If it were only that easy.  Diversification needs to be as well thought out a process as any other in portfolio management.  This is due to the fact that the benefits of naive diversification seem to be more limited now that in the past.

Stan Luxenberg at has an article on the results of an Ibbotson Associates study on diversification.  The results show how the correlation between domestic and international stocks has increased over time.  In addition, during periods of market stress those correlations tend to rise as well.  Even hedge funds did not provide much diversification benefits.  However bonds and commodities are still unambiguous portfolio diversifiers.
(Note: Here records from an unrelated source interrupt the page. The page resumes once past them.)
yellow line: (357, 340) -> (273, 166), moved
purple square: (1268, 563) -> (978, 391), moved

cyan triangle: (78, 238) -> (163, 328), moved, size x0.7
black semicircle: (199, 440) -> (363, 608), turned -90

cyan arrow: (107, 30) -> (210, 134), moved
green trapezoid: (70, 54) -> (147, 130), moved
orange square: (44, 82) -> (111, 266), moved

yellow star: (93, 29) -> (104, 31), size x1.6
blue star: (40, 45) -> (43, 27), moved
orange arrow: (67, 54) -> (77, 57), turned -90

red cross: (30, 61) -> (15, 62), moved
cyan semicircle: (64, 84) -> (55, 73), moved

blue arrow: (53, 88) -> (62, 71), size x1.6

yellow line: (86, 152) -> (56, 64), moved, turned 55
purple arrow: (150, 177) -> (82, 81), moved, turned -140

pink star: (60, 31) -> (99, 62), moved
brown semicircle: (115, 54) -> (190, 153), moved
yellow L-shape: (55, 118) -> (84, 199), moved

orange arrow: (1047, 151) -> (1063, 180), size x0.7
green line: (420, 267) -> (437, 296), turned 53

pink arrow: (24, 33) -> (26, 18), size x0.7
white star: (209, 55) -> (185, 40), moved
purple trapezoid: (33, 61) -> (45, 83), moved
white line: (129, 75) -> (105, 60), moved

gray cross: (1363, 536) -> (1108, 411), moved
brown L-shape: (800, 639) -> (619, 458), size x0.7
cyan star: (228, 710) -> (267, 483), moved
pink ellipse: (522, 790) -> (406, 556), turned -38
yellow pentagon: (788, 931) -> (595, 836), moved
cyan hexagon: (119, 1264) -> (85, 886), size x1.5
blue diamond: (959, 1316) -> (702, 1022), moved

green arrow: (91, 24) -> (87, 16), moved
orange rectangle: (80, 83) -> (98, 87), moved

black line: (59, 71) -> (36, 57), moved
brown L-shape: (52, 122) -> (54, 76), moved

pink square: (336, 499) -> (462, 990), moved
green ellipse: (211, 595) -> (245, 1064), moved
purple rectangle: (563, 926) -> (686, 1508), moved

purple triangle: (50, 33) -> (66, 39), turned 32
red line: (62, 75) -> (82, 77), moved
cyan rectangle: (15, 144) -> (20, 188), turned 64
Paul Kedrosky at Infectious Greed notes how the popularity of commodity investing has risen with the institutional investing crowd.  The challenge, he notes, is that these copycat investors are late to the party and are not exactly proceeding in the most “nuanced” fashion.

(As an aside the same could very well be said about investors in timber as an asset class as well.)

Just like commodities, hedge funds have become very popular diversifiers for many classes of investors.  One could as the question whether investors are getting what they pay for with hedge funds.  Rob Arnott and John West writing at on how one might construct a portfolio with liquid asset classes that has all the beneficial aspects of hedge funds without all the costs and restrictions. In conclusion they write:

To be sure, a dedicated hedge fund allocation certainly has a place in many portfolios. The sizable fee drag and mediocre results of hedge funds, however, suggest that most investors will be better served by broadening their exposure to liquid asset classes before wandering down the hedge fund path.

The lesson from these articles is that naive diversification is no longer the panacea it once was. While individual investors should avail themselves of new diversification opportunities, they need to be mindful of the potential downside of new asset classes.  In short, just because an oppotunity screams “diversifier” does not mean it is a no-brainer investment.  Research, as always, remains of paramount importance.